◆ Seçilmiş bölüm
━━━━━━━━━━━━━━━━━━━━
YARGITAY KARARI
DAİRE : 10. Ceza Dairesi
ESAS NO : 2018/5124
KARAR NO : 2018/8563
KARAR TARİHİ : 03.12.2018
Adalet Bakanlığının, 09/10/2018 tarihli yazısı ile kullanmak için uyuşturucu madde bulundurma suçundan sanık … hakkındaki hükmün açıklanmasına ve sanığın mahkûmiyetine ilişkin Bilecik 1. Asliye Ceza Mahkemesinin 26/05/2017 tarihli ve 2017/44 esas, 2017/400 sayılı kararının kanun yararına bozulmasının istenmesi üzerine, Yargıtay Cumhuriyet Başsavcılığınca 23/10/2018 tarihli yazı ekinde dosyanın Dairemize gönderildiği anlaşıldı.
Dosya incelendi.
GEREĞİ GÖRÜŞÜLÜP DÜŞÜNÜLDÜ:
A) Konuyla İlgili Bilgiler:
1- 03/07/2012 tarihinde işlediği iddia edilen kullanmak için uyuşturucu madde bulundurma suçu nedeniyle sanık hakkında Bilecik Sulh Ceza Mahkemesinin 22/05/2013 tarihli ve 2012/558 esas, 2013/264 sayılı kararı ile TCK’nın 191/2. maddesi uyarınca tedavi ve denetimli serbestlik kararı verildiği ve kararın yasa yoluna başvurulmadan kesinleştiği,
2- Bu kararın infazı sırasında, tedavi ve denetimli serbestlik tedbirinin ihlal edildiğinin bildirilmesi üzerine, mahkemece yargılamaya devam edilerek, Bilecik Asliye Ceza Mahkemesinin 29/06/2015 tarihli ve 2014/1143 esas, 2015/1025 sayılı kararı ile sanığın TCK’nın 191/1 ve 62/1. maddeleri gereğince 10 ay hapis cezası ile cezalandırılmasına ve hükmün açıklanmasının geri bırakılmasına karar verildiği, kararın yasa yolu incelemesinden geçmeksizin 08/09/2015 tarihinde kesinleştiği,
3- Daha sonra sanığın denetim süresi içinde 15/02/2016 tarihinde işlediği iddia edilen mühür bozma suçuna ilişkin mahkûmiyet kararının kesinleştiğinden bahisle hükmün açıklanması için ihbarda bulunulması üzerine, Bilecik 1. Asliye Ceza Mahkemesinin 26/05/2017 tarihli ve 2017/44 esas, 2017/400 sayılı kararı ile hüküm açıklanarak, sanığın TCK’nın 191/1 ve 62/1. maddeleri uyarınca 10 ay hapis cezası ile cezalandırılmasına karar verildiği ve hükmün yasa yolu incelenmesinden geçmeksizin kesinleştiği,
Anlaşılmıştır.
━━━━━━━━━━━━━━━━━━━━
◆ Veri satırları

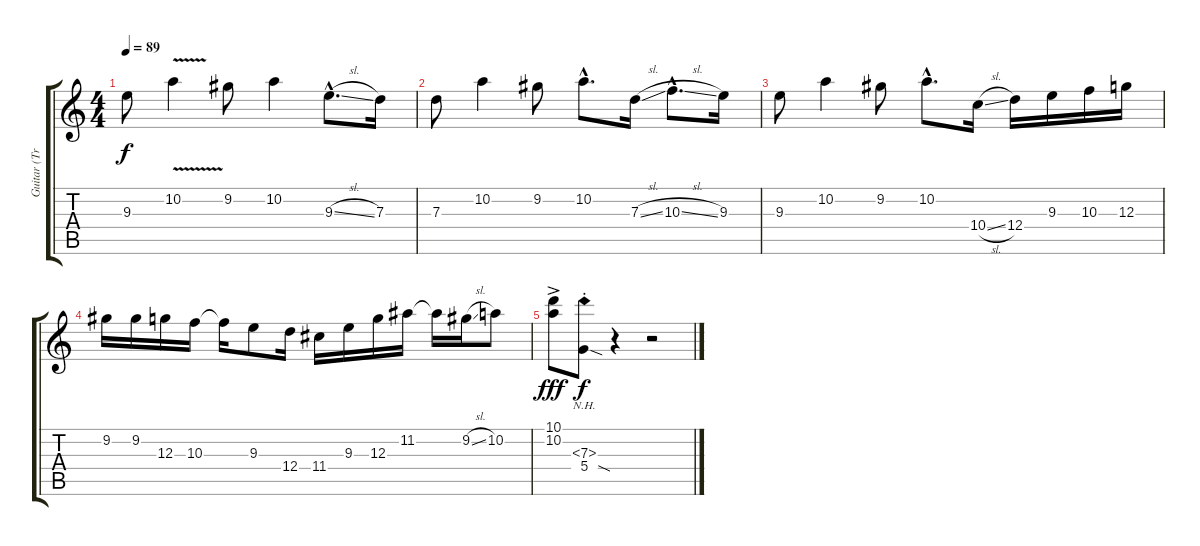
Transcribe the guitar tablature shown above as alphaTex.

\track ("Guitar (Trey Anastasio)" "Guitar (Tr") {instrument electricguitarjazz}
\staff {score tabs}
\tuning (E4 B3 G3 D3 A2 E2) {hide}
\ts (4 4)
\tempo 89
\clef g2
\ks c
9.3.8{dy f} 10.2{v}.4 9.2.8 10.2.4 9.3{sl hac}.8{d} 7.3.16 |
7.3.8 10.2.4 9.2.8 10.2{hac}.8{d} 7.3{sl}.16 10.3{sl hac}.8{d} 9.3.16 |
9.3.8 10.2.4 9.2.8 10.2{hac}.8{d} 10.4{sl}.16 12.4.16 9.3.16 10.3.16 12.3.16 |
9.2.16 9.2.16 12.3.16 10.3.16 10.3{t}.16 9.3.8 12.4.16 11.4.16 9.3.16 12.3.16 11.2.16 11.2{t}.16 9.2{sl}.16 10.2.8 |
(10.1{ac} 10.2).8{dy fff} (7.3{nh st} 5.4{sod}).8{dy f} r.4 r.2
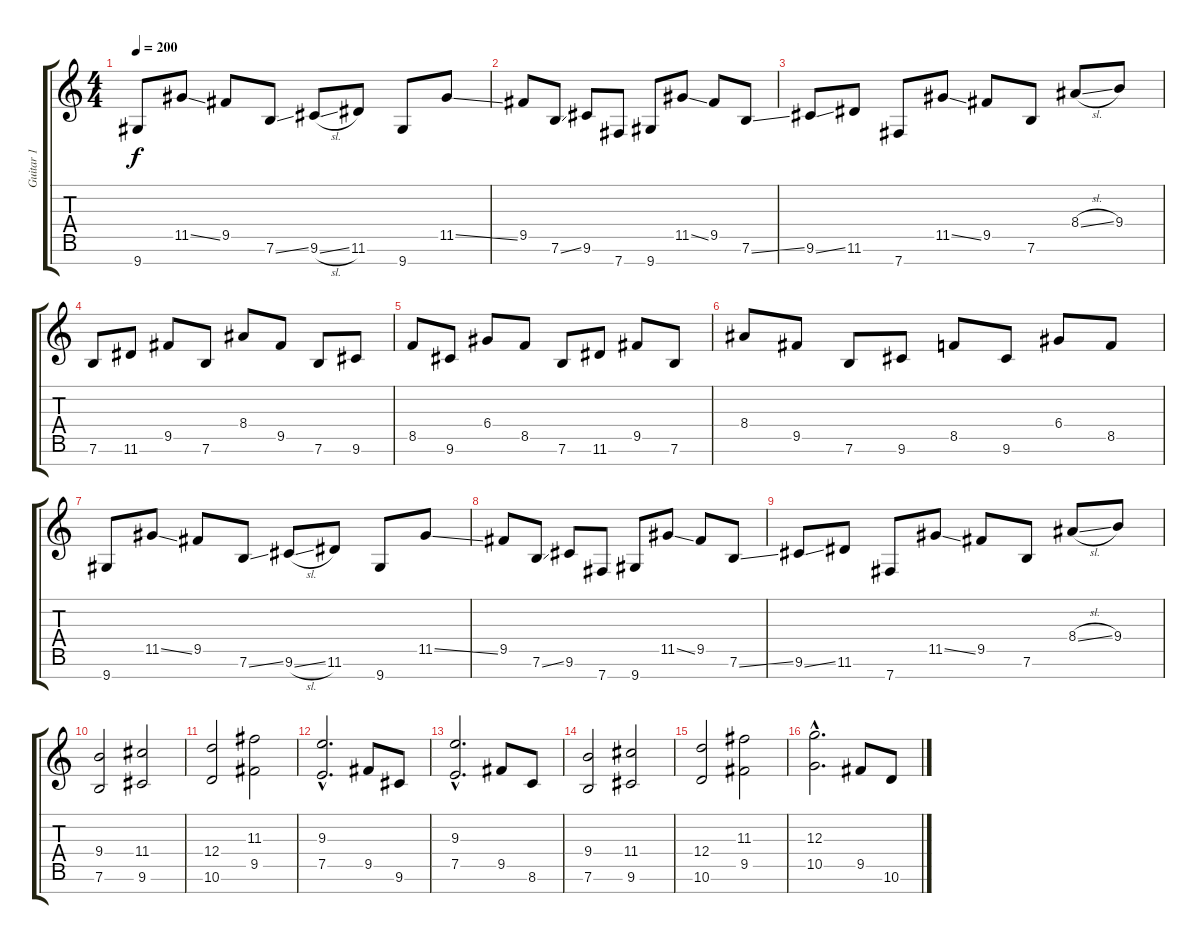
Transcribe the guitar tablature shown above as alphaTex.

\track ("Guitar 1" "Guitar 1") {instrument distortionguitar}
\staff {score tabs}
\tuning (E4 B3 G3 D3 A2 E2 B1) {hide}
\ts (4 4)
\tempo 200
\clef g2
\ks c
9.7.8{dy f} 11.5{ss}.8 9.5.8 7.6{ss}.8 9.6{sl}.8 11.6.8 9.7.8 11.5{ss}.8 |
9.5.8 7.6{ss}.8 9.6.8 7.7.8 9.7.8 11.5{ss}.8 9.5.8 7.6{ss}.8 |
9.6{ss}.8 11.6.8 7.7.8 11.5{ss}.8 9.5.8 7.6.8 8.4{sl}.8 9.4.8 |
7.6.8 11.6.8 9.5.8 7.6.8 8.4.8 9.5.8 7.6.8 9.6.8 |
8.5.8 9.6.8 6.4.8 8.5.8 7.6.8 11.6.8 9.5.8 7.6.8 |
8.4.8 9.5.8 7.6.8 9.6.8 8.5.8 9.6.8 6.4.8 8.5.8 |
9.7.8 11.5{ss}.8 9.5.8 7.6{ss}.8 9.6{sl}.8 11.6.8 9.7.8 11.5{ss}.8 |
9.5.8 7.6{ss}.8 9.6.8 7.7.8 9.7.8 11.5{ss}.8 9.5.8 7.6{ss}.8 |
9.6{ss}.8 11.6.8 7.7.8 11.5{ss}.8 9.5.8 7.6.8 8.4{sl}.8 9.4.8 |
(9.4 7.6).2 (11.4 9.6).2 |
(12.4 10.6).2 (11.3 9.5).2 |
(9.3{hac} 7.5{hac}).2{d} 9.5.8 9.6.8 |
(9.3{hac} 7.5{hac}).2{d} 9.5.8 8.6.8 |
(9.4 7.6).2 (11.4 9.6).2 |
(12.4 10.6).2 (11.3 9.5).2 |
(12.3{hac} 10.5{hac}).2{d} 9.5.8 10.6.8
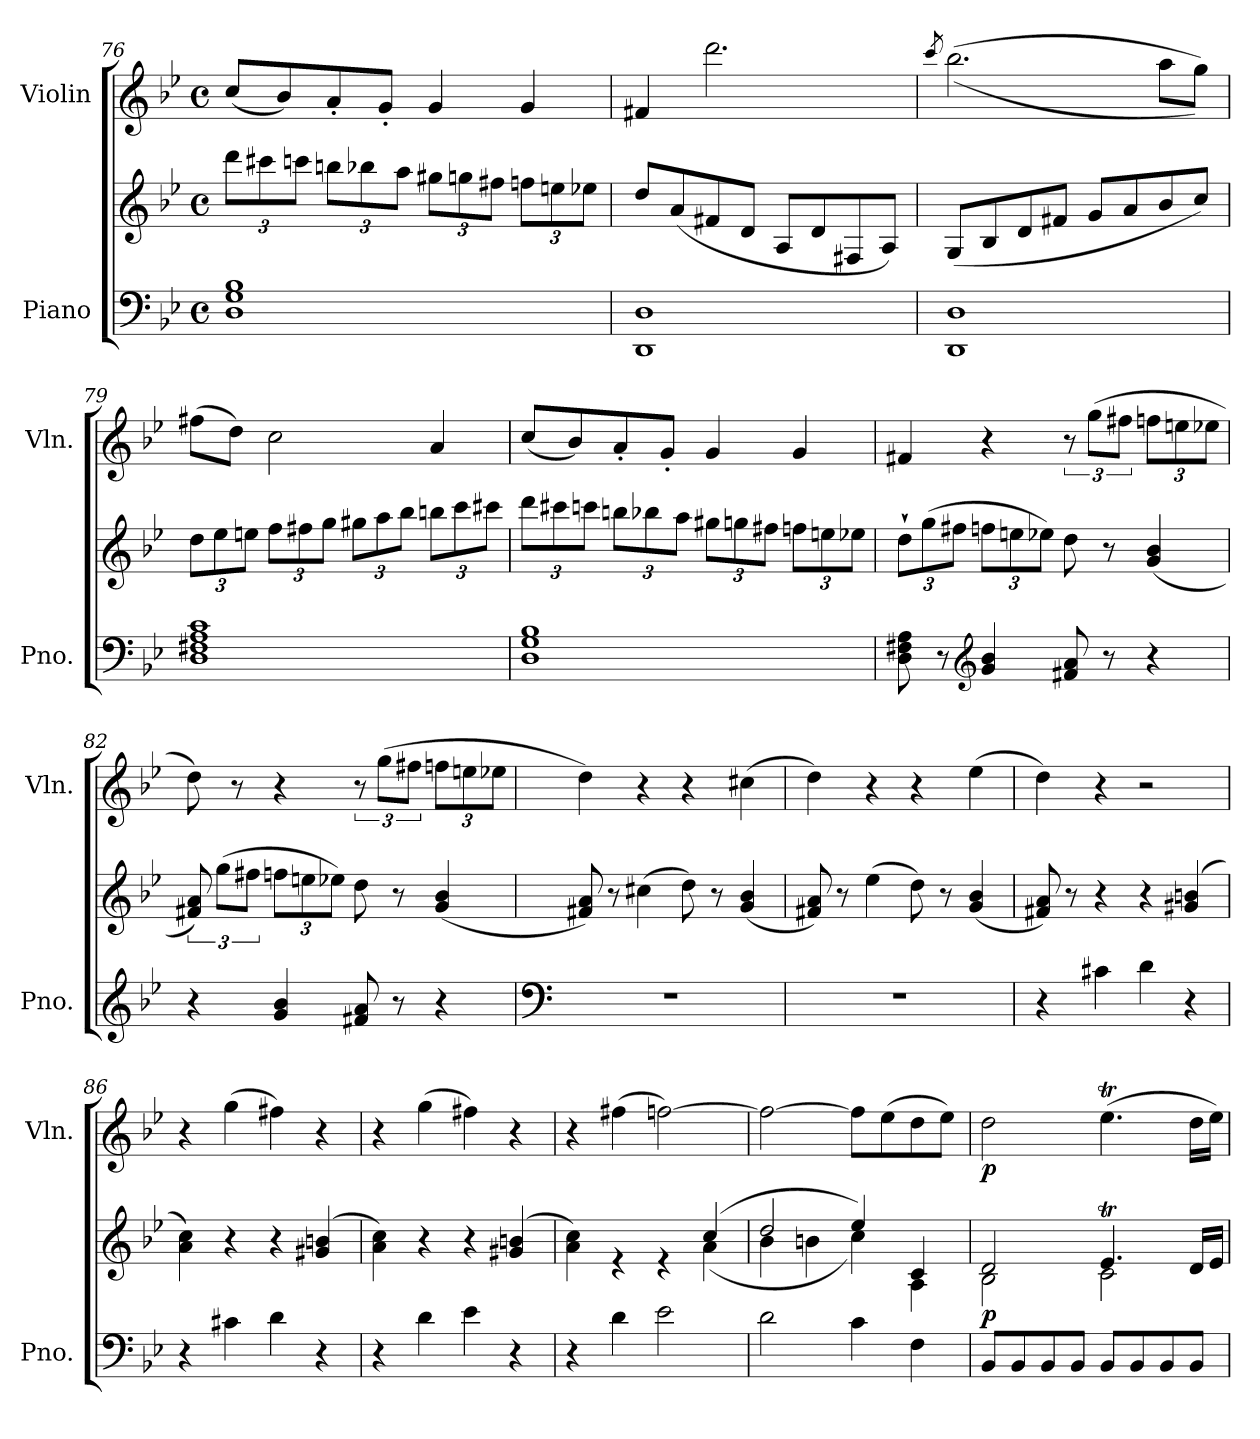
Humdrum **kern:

**kern	**kern	**dynam	**kern	**dynam
*part2	*part2	*part2	*part1	*part1
*staff3	*staff2	*staff2/3	*staff1	*staff1
*I"Piano	*	*	*I"Violin	*
*I'Pno.	*	*	*I'Vln.	*
*clefF4	*clefG2	*	*clefG2	*
*k[b-e-]	*k[b-e-]	*	*k[b-e-]	*
*M4/4	*M4/4	*	*M4/4	*
*met(c)	*met(c)	*	*met(c)	*
*	*Xbrackettup	*	*	*
=76	=76	=76	=76	=76
1D 1G 1B-	12ddd\L	.	(<8cc/L	.
.	12ccc#X\	.	.	.
.	.	.	8b-/)	.
.	12cccn\J	.	.	.
.	12bbn\L	.	8a'/	.
.	12bb-X\	.	.	.
.	.	.	8g'/J	.
.	12aa\J	.	.	.
.	12gg#X\L	.	4g/	.
.	12ggn\	.	.	.
.	12ff#X\J	.	.	.
.	12ffn\L	.	4g/	.
.	12een\	.	.	.
.	12ee-X\J	.	.	.
=77	=77	=77	=77	=77
1DD 1D	8dd/L	.	4f#X/	.
.	(<8a/	.	.	.
.	8f#X/	.	2.ddd\	.
.	8d/J	.	.	.
.	8A/L	.	.	.
.	8d/	.	.	.
.	8F#X/	.	.	.
.	8A/J)	.	.	.
=78	=78	=78	=78	=78
.	.	.	8qccc/	.
1DD 1D	(<8G/L	.	(>(>2.bb-\	.
.	8B-/	.	.	.
.	8d/	.	.	.
.	8f#X/J	.	.	.
.	8g/L	.	.	.
.	8a/	.	.	.
.	8b-/	.	8aa\L	.
.	8cc/J)	.	8gg\J))	.
!!LO:LB:g=z
=79	=79	=79	=79	=79
1D 1F#X 1A 1c	12dd\L	.	(>8ff#X\L	.
.	12ee-\	.	.	.
.	.	.	8dd\J)	.
.	12een\J	.	.	.
.	12ff\L	.	2cc\	.
.	12ff#X\	.	.	.
.	12gg\J	.	.	.
.	12gg#X\L	.	.	.
.	12aa\	.	.	.
.	12bb-\J	.	.	.
.	12bbn\L	.	4a/	.
.	12ccc\	.	.	.
.	12ccc#X\J	.	.	.
=80	=80	=80	=80	=80
1D 1G 1B-	12ddd\L	.	(<8cc/L	.
.	12ccc#X\	.	.	.
.	.	.	8b-/)	.
.	12cccn\J	.	.	.
.	12bbn\L	.	8a'/	.
.	12bb-X\	.	.	.
.	.	.	8g'/J	.
.	12aa\J	.	.	.
.	12gg#X\L	.	4g/	.
.	12ggn\	.	.	.
.	12ff#X\J	.	.	.
.	12ffn\L	.	4g/	.
.	12een\	.	.	.
.	12ee-X\J	.	.	.
=81	=81	=81	=81	=81
8D\ 8F#X\ 8A\	12dd`\L	.	4f#X/	.
.	(>12gg\	.	.	.
8r	.	.	.	.
.	12ff#X\J	.	.	.
*clefG2	*	*	*	*
4g/ 4b-/	12ffn\L	.	4r	.
.	12een\	.	.	.
.	12ee-X\J)	.	.	.
8f#X/ 8a/	8dd\	.	12r	.
.	.	.	(>12gg\L	.
8r	8r	.	.	.
.	.	.	12ff#X\J	.
*	*	*	*Xbrackettup	*
4r	(<4g/ 4b-/	.	12ffn\L	.
.	.	.	12een\	.
.	.	.	12ee-X\J	.
!!LO:LB:g=z
=82	=82	=82	=82	=82
*	*brackettup	*	*	*
4r	12f#X/ 12a/)	.	8dd\)	.
.	(>12gg\L	.	.	.
.	.	.	8r	.
.	12ff#X\J	.	.	.
*	*Xbrackettup	*	*	*
4g/ 4b-/	12ffn\L	.	4r	.
.	12een\	.	.	.
.	12ee-X\J)	.	.	.
*	*	*	*brackettup	*
8f#X/ 8a/	8dd\	.	12r	.
.	.	.	(>12gg\L	.
8r	8r	.	.	.
.	.	.	12ff#X\J	.
*	*	*	*Xbrackettup	*
4r	(<4g/ 4b-/	.	12ffn\L	.
.	.	.	12een\	.
.	.	.	12ee-X\J	.
=83	=83	=83	=83	=83
*clefF4	*	*	*	*
1r	8f#X/ 8a/)	.	4dd\)	.
.	8r	.	.	.
.	(>4cc#X\	.	4r	.
.	8dd\)	.	4r	.
.	8r	.	.	.
.	(<4g/ 4b-/	.	(>4cc#X\	.
=84	=84	=84	=84	=84
1r	8f#X/ 8a/)	.	4dd\)	.
.	8r	.	.	.
.	(>4ee-\	.	4r	.
.	8dd\)	.	4r	.
.	8r	.	.	.
.	(<4g/ 4b-/	.	(>4ee-\	.
=85	=85	=85	=85	=85
4r	8f#X/ 8a/)	.	4dd\)	.
.	8r	.	.	.
4c#X\	4r	.	4r	.
4d\	4r	.	2r	.
4r	(<4g#X/ 4bn/	.	.	.
=86	=86	=86	=86	=86
4r	4a\ 4cc\)	.	4r	.
4c#X\	4r	.	(>4gg\	.
4d\	4r	.	4ff#X\)	.
4r	(<4g#X/ 4bn/	.	4r	.
=87	=87	=87	=87	=87
4r	4a\ 4cc\)	.	4r	.
4d\	4r	.	(>4gg\	.
4e-\	4r	.	4ff#X\)	.
4r	(<4g#X/ 4bn/	.	4r	.
=88	=88	=88	=88	=88
*	*^	*	*	*
4r	4a\ 4cc\)	2.ryy	.	4r	.
4d\	4re	.	.	(>4ff#X\	.
2e-\	4re	.	.	[2ffn\)	.
.	(>4cc/	(<4a\	.	.	.
!!LO:LB:g=z
=89	=89	=89	=89	=89	=89
2d\	2dd/	4b-\	.	2ff\_	.
.	.	4bn\	.	.	.
4c\	4ee-/)	4cc\)	.	8ff\L]	.
.	.	.	.	(>8ee-\	.
4F\	4c/	4A\	.	8dd\	.
.	.	.	.	8ee-\J)	.
=90	=90	=90	=90	=90	=90
!	!	!	!LO:DY:b	!	!LO:DY:b
8BB-/L	2d/	2B-\	p	2dd\	p
8BB-/	.	.	.	.	.
8BB-/	.	.	.	.	.
8BB-/J	.	.	.	.	.
8BB-/L	4.e-T/	2c\	.	(>4.ee-T\	.
8BB-/	.	.	.	.	.
8BB-/	.	.	.	.	.
8BB-/J	16d/LL	.	.	16dd\LL	.
.	16e-/JJ	.	.	16ee-\JJ)	.
*	*v	*v	*	*	*
=	=	=	=	=
*-	*-	*-	*-	*-
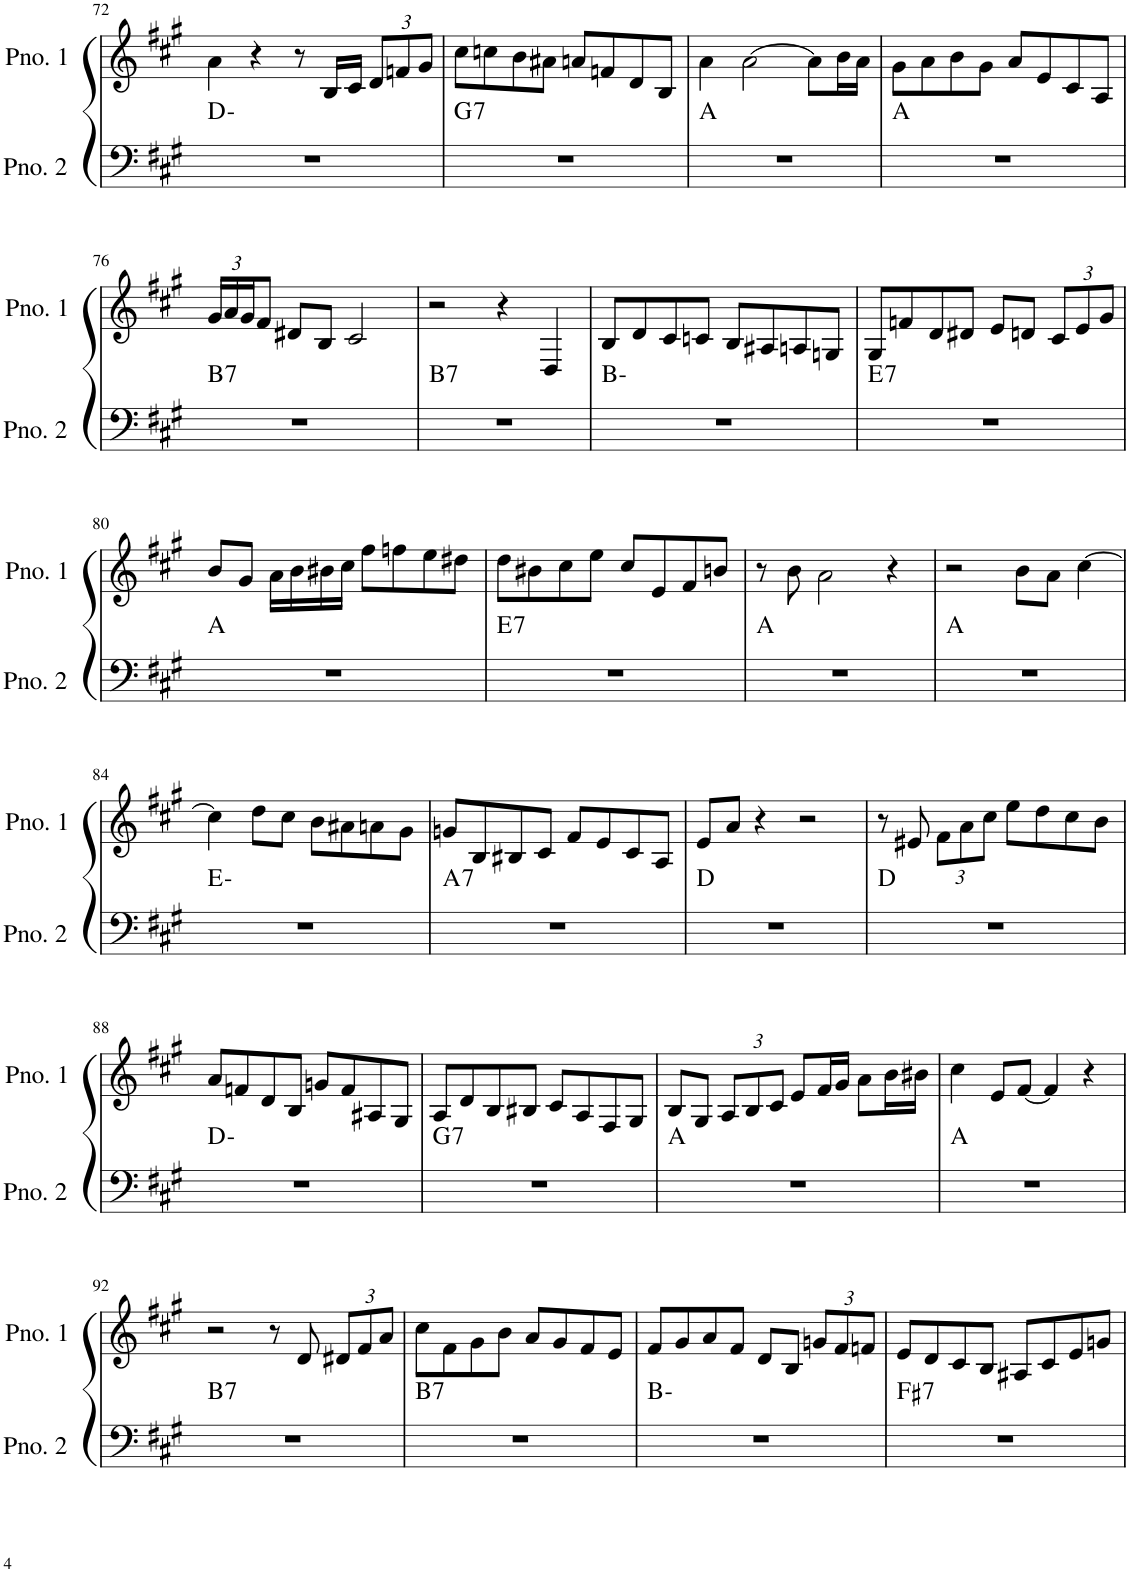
━━━━━━━━━━━━━━━━━━━━
◆ Yapılacak görevler
1 > Yargıtay kararına göre Bilecik 1. Asliye Ceza Mahkemesi 2017 yılında hükmü neden açıkladı? Bir ila üç cümleyle açıklayın.
2 > Yargıtay kararında "YARGITAY KARARI" ifadesinden "Dosya incelendi." ifadesine kadar uzanan bölümü, "Yargıtay Cumhuriyet Başsavcılığınca" yerine "Başsavcılıkça" koyarak yeniden yazın.

◆ Sorunların çözümleri
1 > Sanığın denetim süresi içinde, 15/02/2016 tarihinde işlediği iddia edilen mühür bozma suçundan verilen mahkûmiyet kararı kesinleşmişti. Bu gerekçeyle hükmün açıklanması için ihbarda bulunuldu. Mahkeme bunun üzerine hükmü açıkladı ve sanığı TCK'nın 191/1 ve 62/1. maddeleri uyarınca 10 ay hapis cezasıyla cezalandırdı.

2 >
YARGITAY KARARI
DAİRE : 10. Ceza Dairesi
ESAS NO : 2018/5124
KARAR NO : 2018/8563
KARAR TARİHİ : 03.12.2018
Adalet Bakanlığının, 09/10/2018 tarihli yazısı ile kullanmak için uyuşturucu madde bulundurma suçundan sanık … hakkındaki hükmün açıklanmasına ve sanığın mahkûmiyetine ilişkin Bilecik 1. Asliye Ceza Mahkemesinin 26/05/2017 tarihli ve 2017/44 esas, 2017/400 sayılı kararının kanun yararına bozulmasının istenmesi üzerine, Başsavcılıkça 23/10/2018 tarihli yazı ekinde dosyanın Dairemize gönderildiği anlaşıldı.
Dosya incelendi.